Bakan Nebati, vatandaşların birikimlerinde en çok paya sahip olan Darphane Ziynet Altınları'nı kolayca değerlendirebilecekleri ve istediği zaman fiziki olarak çekebilecekleri Çeyrek Hesabı uygulamasını 1 Mart itibarıyla başlattıklarını anımsatarak, “Böylece, bu adımlarımızla yastıkaltı altınların finansal sisteme dahil edilmesini ve ülkemizin yurt içi tasarruf imkanlarının geliştirilmesini amaçlıyoruz” dedi.
Gıdada arz sıkıntısı yaşanmaması için devletin tüm kurumlarının gerekli tedbirleri aldığına vurgu yapan Nebati, “Bu çerçevede, sermayesinin tamamı Hazine'ye ait olan Toprak Mahsulleri Ofisi'nin (TMO) yurt içi arz ve talep miktarının dengelenmesi, fiyat artışlarının mümkün olduğunca engellenmesini teminen un ve yem regülasyonuna yönelik hububat ithalatı ile ayçiçek yağı ithalatı devam etmekte olup Bakanlığımızca kuruluşa finansman desteği sağlanmaktadır” ifadelerine yer verdi.
Toprak Mahsulleri Ofisi’nin dışında özel sektörün de gerektiğinde hububat ve ayçiçek yağı ithalatı yapabilmesi için gümrük vergilerinin sıfırlandığını hatırlatan Nebati, gıda ürünlerinde arz güvenliği ve fiyat istikrarının sağlanması amacıyla yağ ham maddesi kanola tohumu ile ayçiçek yağının ikamesi olabilecek kanola yağı, aspir yağı, mısır yağı, soya yağı ve palm yağlarında uygulanan gümrük vergisi oranlarının 4 Mart’tan başlamak üzere geçici olarak 30 Haziran’a kadar sıfır olarak uygulanmasına karar verildiğini belirtti.
“PİYASALAR SÜREKLİ TAKİP EDİLİYOR”
Et, pirinç, un, yağ gibi hayvansal ve bitkisel ürünlerde gerektiğinde ihracat sınırlaması getirilmesine yönelik olarak Tarım ve Orman Bakanlığı'na yetki verildiği bilgisini paylaşan Nebati, “Kırmızı mercimek, fasulye ve zeytinyağında ihracat kısıtlamasına 2022 yılının Şubat ayı sonunda başlanmıştır. 8 Mart itibarıyla ayçiçek yağı, soya yağı, ayçiçeği tohumu, aspir, pamuk tohumu yağları, rep, kolza ve hardal yağı, mısır yağı ve margarin ihracatı durdurulmuştur. İlgili bakanlıklarla da koordineli çalışılarak piyasalar sürekli takip edilmektedir” diye konuştu.
Arz güvenliğinin sağlanması ve ithalatın sekteye uğramaması için Cumhurbaşkanı Recep Tayyip Erdoğan’ın da devreye girmesi ile gerekli adımların atıldığını dile getiren Nebati, yaklaşan hasat dönemi öncesi yağışların iyi gittiğini ve ilerleyen süreçte Türkiye’de gıda ürünlerinde arz sıkıntısı olmayacağını düşündüğünü söyledi.
“ÜLKEMİZİN GIDA ANLAMINDA STOKLARI YETERLİ DÜZEYDEDİR”
Nebati, Rusya’nın Ukrayna’ya saldırmasının ardından meydana gelen gelişmeler nedeniyle o bölgeden yapılan gıda tedarikinde geçici bir aksama yaşanmasına karşın gerekli adımların ilgili bakanlıklar tarafından atıldığını dile getirerek, “Yapılan haberler manipülasyondan ibarettir.

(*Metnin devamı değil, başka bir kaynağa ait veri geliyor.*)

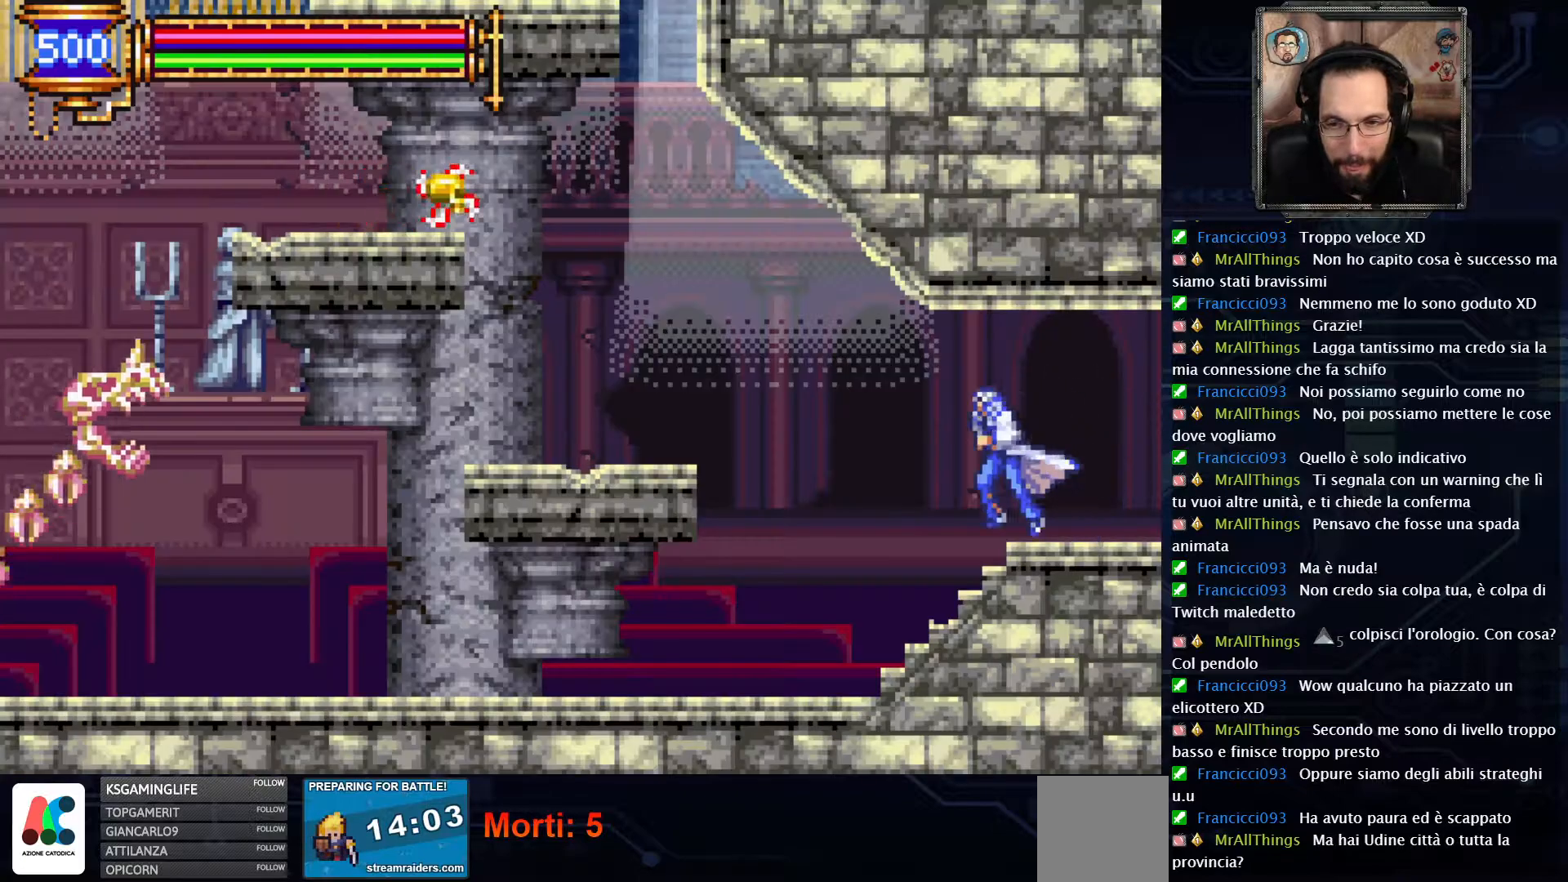
{"buttons": ["DPAD_LEFT"], "left_stick": "center", "right_stick": "center", "events": []}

Ülkemizin gıda anlamında stokları yeterli düzeydedir” dedi.
BAKAN NEBATİ'DEN AKARYAKIT FİYATLARIYLA İLGİLİ AÇIKLAMA
Akaryakıt konusunu ele alan Bakan Nebati, şunları söyledi: “Ülke olarak maalesef petrol ürünlerinin yüzde 90'ın üzerinde bir kısmını ithal ederek karşılamaktayız. Bilindiği üzere, petrol alım satımında da fiyatlar en yakın erişilebilir dünya serbest piyasa koşullarına göre oluşmakta ve bu çerçevede Enerji Piyasası Düzenleme Kurumu (EPDK) tarafından fiyat izlemesi yapılmaktadır. Akaryakıt fiyatları uluslararası piyasalarda belirlenen petrol fiyatlarına göre şekillenmektedir. Ukrayna’daki gelişmelerin de etkisiyle petrol fiyatları yılbaşındaki 77 dolardan 130 dolar seviyelerine kadar yükselmiştir. Bu artış da kaçınılmaz olarak akaryakıt fiyatlarına yansımaktadır. Devlet olarak bu artışların kalıcı olmaması ve vatandaşlarımıza mümkün olduğunca az yansıması için gerekli tedbirleri almaktayız.”

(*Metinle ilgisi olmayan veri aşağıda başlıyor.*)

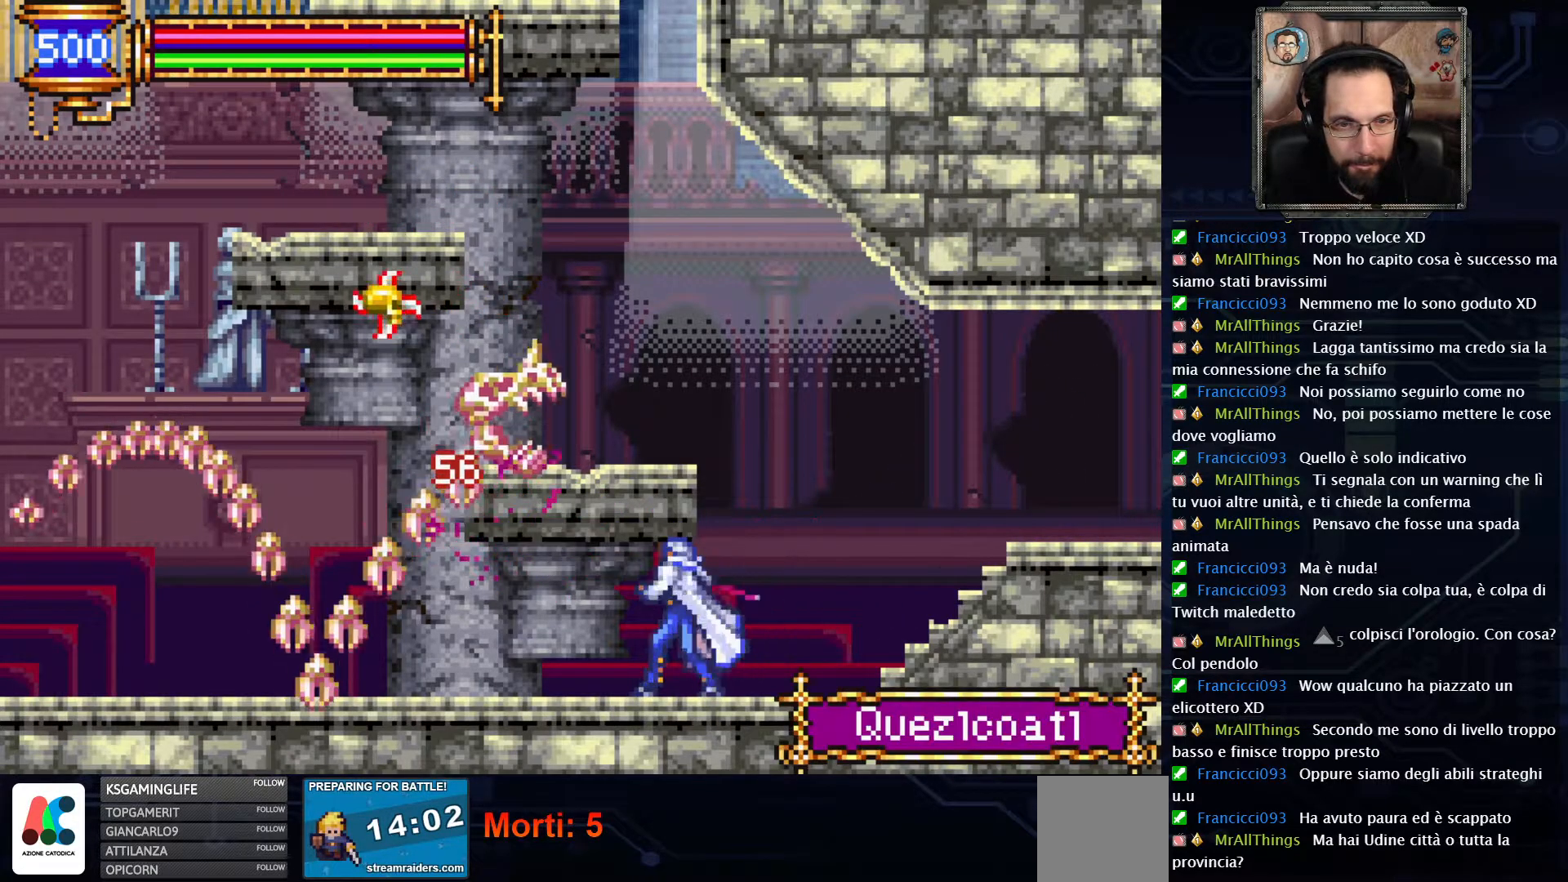
{"buttons": [], "left_stick": "center", "right_stick": "center", "events": []}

Bakan Nebati, göreve geldikleri ilk günden itibaren gerek yurt içi gerekse yurt dışı piyasa aktörleriyle toplantı yaparak Türkiye ekonomisinin karşılaştığı problemleri ele aldıklarını ifade ederek, “Yapılan bu toplantılarda başta Türkiye Ekonomi Modeli olmak üzere birçok konuda görüş alışverişinde bulunmaktayız” diye konuştu.
İş dünyasının karşılaştığı problemleri ve sıkıntıları dinleyerek çözüm üretmek konusunda tüm kurumlarla beraber çalıştıklarını dile getiren Nebati, “Şu an için Türkiye ekonomisinin karşılaştığı en büyük problem yüksek enflasyondur. Dolayısıyla yüksek enflasyonun farkında ve bilincinde olup enflasyonu kontrol altına almak için birçok çalışma yapmakta ve tamamlandıkça bunları kamuoyu ile paylaşmaktayız” dedi.
Yurt dışında çeşitli bankaların ve yatırımcıların üst düzey yöneticileri ile gerçekleştirdiği toplantılarda Türkiye ekonomisi ile ilgili birçok konuyu ele aldıklarını hatırlatan Nebati, “Özellikle geçtiğimiz aylardaki İngiltere ziyaretimizde aldığımız geri dönüşler çok olumludur. Önümüzdeki dönemde de tüm piyasa aktörleriyle toplantılar düzenlemeye, karşılaştıkları problemleri dinlemeye, çözüm üretmeye devam ederek Türkiye ekonomisinin gelişmesi, büyümesi yönünde adımlar atmaya devam edeceğiz” dedi.